I mean it's a matter of preference ultimately but this seems cleaner to
me. So at least for the new ones we should consider it. Would also make
the patch smaller.
> int vfs_symlink(struct mnt_idmap *, struct inode *,
> struct dentry *, const char *);
> int vfs_link(struct dentry *, struct mnt_idmap *, struct inode *,
> @@ -1879,7 +1879,7 @@ static inline int vfs_whiteout(struct mnt_idmap *idmap,
> struct inode *dir, struct dentry *dentry)
> {
> return vfs_mknod(idmap, dir, dentry, S_IFCHR | WHITEOUT_MODE,
> - WHITEOUT_DEV);
> + WHITEOUT_DEV, NULL);
> }
>
> struct file *kernel_tmpfile_open(struct mnt_idmap *idmap,
> diff --git a/net/unix/af_unix.c b/net/unix/af_unix.c
> index 0748e7ea5210..34fbcc90c984 100644
> --- a/net/unix/af_unix.c
> +++ b/net/unix/af_unix.c
> @@ -1227,7 +1227,7 @@ static int unix_bind_bsd(struct sock *sk, struct sockaddr_un *sunaddr,
> idmap = mnt_idmap(parent.mnt);
> err = security_path_mknod(&parent, dentry, mode, 0);
> if (!err)
> - err = vfs_mknod(idmap, d_inode(parent.dentry), dentry, mode, 0);
> + err = vfs_mknod(idmap, d_inode(parent.dentry), dentry, mode, 0, NULL);
> if (err)
> goto out_path;
> err = mutex_lock_interruptible(&u->bindlock);
>
> --
> 2.44.0
>
On Wed, 2024-03-20 at 14:42 +0100, Christian Brauner wrote:
> > ?int vfs_mknod(struct mnt_idmap *, struct inode *, struct dentry *,
> > - umode_t, dev_t);
> > + umode_t, dev_t, struct inode **);
>
> So we will have at least the following helpers with an additional
> delegated inode argument.
>
> vfs_unlink()
> vfs_link()
> notify_change()
> vfs_create()
> vfs_mknod()
> vfs_mkdir()
> vfs_rmdir()
>
> From looking at callers all these helpers will be called with non-NULL
> delegated inode argument in vfs only. Unless it is generally conceivable
> that other callers will want to pass a non-NULL inode argument over time
> it might make more sense to add vfs_<operation>_delegated() or
> __vfs_<operation>() and make vfs_mknod() and friends exported wrappers
> around it.
>
> I mean it's a matter of preference ultimately but this seems cleaner to
> me. So at least for the new ones we should consider it. Would also make
> the patch smaller.
>
Good suggestion. I just respun along those lines and it's a lot cleaner.

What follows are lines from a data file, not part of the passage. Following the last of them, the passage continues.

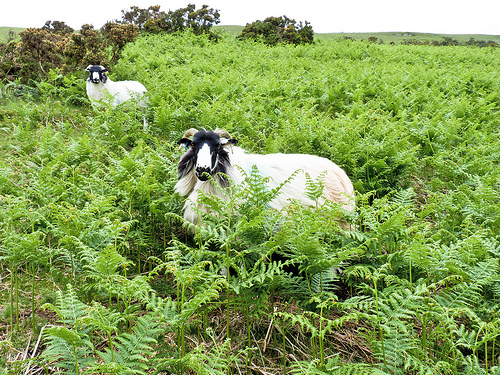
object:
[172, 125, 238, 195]
head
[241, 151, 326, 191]
goat's fur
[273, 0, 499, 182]
field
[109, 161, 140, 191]
fern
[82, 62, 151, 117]
goat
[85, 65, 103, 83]
black face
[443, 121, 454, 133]
ground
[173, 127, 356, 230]
fur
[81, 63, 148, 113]
fur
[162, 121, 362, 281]
goat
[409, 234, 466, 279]
fern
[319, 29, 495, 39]
hill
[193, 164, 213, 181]
snout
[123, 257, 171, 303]
green fern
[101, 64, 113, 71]
horn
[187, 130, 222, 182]
face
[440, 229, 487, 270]
fern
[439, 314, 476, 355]
fern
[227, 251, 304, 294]
fern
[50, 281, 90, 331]
fern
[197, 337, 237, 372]
fern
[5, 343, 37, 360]
ground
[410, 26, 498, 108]
grass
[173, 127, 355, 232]
sheep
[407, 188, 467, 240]
fern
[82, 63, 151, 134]
sheep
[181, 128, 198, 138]
horn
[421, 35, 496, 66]
fern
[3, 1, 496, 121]
distance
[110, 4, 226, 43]
tree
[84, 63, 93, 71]
horn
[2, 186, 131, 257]
ferns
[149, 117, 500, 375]
field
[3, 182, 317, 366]
field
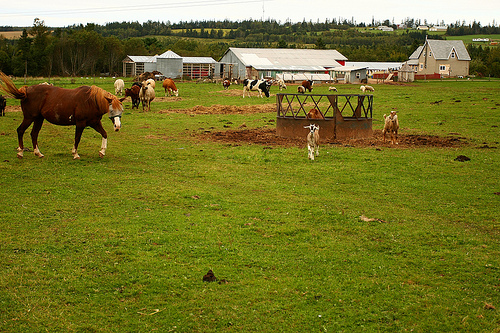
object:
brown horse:
[3, 80, 122, 157]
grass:
[12, 157, 122, 169]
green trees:
[2, 21, 494, 76]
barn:
[117, 36, 401, 82]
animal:
[358, 106, 413, 158]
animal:
[123, 82, 142, 109]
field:
[3, 80, 495, 328]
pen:
[268, 87, 378, 140]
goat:
[303, 122, 322, 161]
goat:
[380, 108, 401, 146]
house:
[396, 40, 471, 77]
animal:
[296, 117, 335, 159]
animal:
[241, 77, 271, 97]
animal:
[3, 75, 123, 162]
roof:
[426, 37, 471, 61]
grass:
[240, 174, 466, 311]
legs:
[70, 113, 83, 160]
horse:
[5, 77, 124, 159]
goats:
[302, 122, 322, 160]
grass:
[2, 78, 497, 330]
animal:
[159, 76, 181, 98]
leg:
[88, 120, 109, 159]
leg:
[67, 124, 86, 161]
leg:
[29, 119, 45, 159]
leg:
[13, 113, 33, 158]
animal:
[136, 79, 155, 111]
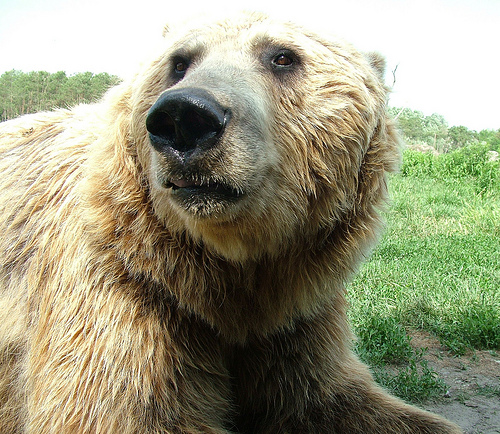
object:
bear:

I'm still testing it but here is the new diffstat. It's a little larger
actually, but it keeps the changes more confined to namei.c:
jlayton@tleilax:~/git/linux$ git diff master --stat
fs/locks.c | 12 +++-
fs/namei.c | 227 ++++++++++++++++++++++++++++++++++++++++++++++--------------------
fs/nfs/delegation.c | 5 ++
fs/nfs/dir.c | 20 ++++++
fs/nfs/internal.h | 2 +-
fs/nfs/nfs4file.c | 2 +
fs/nfs/nfs4proc.c | 62 +++++++++++++++++-
fs/nfs/nfs4trace.h | 104 ++++++++++++++++++++++++++++++
fs/nfs/nfs4xdr.c | 136 +++++++++++++++++++++++++++++++++++++++
fs/nfs/nfstrace.h | 8 ++-
fs/nfsd/filecache.c | 37 +++++++++--
fs/nfsd/filecache.h | 2 +
fs/nfsd/nfs4proc.c | 48 ++++++++++++++
fs/nfsd/nfs4state.c | 113 ++++++++++++++++++++++++++++++++-
fs/nfsd/nfs4xdr.c | 91 ++++++++++++++++++++++++++-
fs/nfsd/state.h | 5 ++
fs/nfsd/vfs.c | 5 +-
fs/nfsd/vfs.h | 2 +-
fs/nfsd/xdr4.h | 19 ++++++
fs/smb/client/cifsfs.c | 3 +
include/linux/filelock.h | 14 +++++
include/linux/nfs4.h | 7 +++
include/linux/nfs_fs.h | 1 +
include/linux/nfs_fs_sb.h | 1 +
include/linux/nfs_xdr.h | 2 +
25 files changed, 838 insertions(+), 90 deletions(-)
--
Jeff Layton <[email protected]>
On Wed, Mar 20, 2024 at 04:12:29PM -0400, Jeff Layton wrote:
> On Wed, 2024-03-20 at 14:42 +0100, Christian Brauner wrote:
> > > int vfs_mknod(struct mnt_idmap *, struct inode *, struct dentry *,
> > > - umode_t, dev_t);
> > > + umode_t, dev_t, struct inode **);
> >
> > So we will have at least the following helpers with an additional
> > delegated inode argument.
> >
> > vfs_unlink()
> > vfs_link()
> > notify_change()
> > vfs_create()
> > vfs_mknod()
> > vfs_mkdir()
> > vfs_rmdir()
> >
> > From looking at callers all these helpers will be called with non-NULL
> > delegated inode argument in vfs only. Unless it is generally conceivable
> > that other callers will want to pass a non-NULL inode argument over time
> > it might make more sense to add vfs_<operation>_delegated() or
> > __vfs_<operation>() and make vfs_mknod() and friends exported wrappers
> > around it.
> >
> > I mean it's a matter of preference ultimately but this seems cleaner to
> > me. So at least for the new ones we should consider it. Would also make
> > the patch smaller.
> >
>
> Good suggestion. I just respun along those lines and it's a lot cleaner.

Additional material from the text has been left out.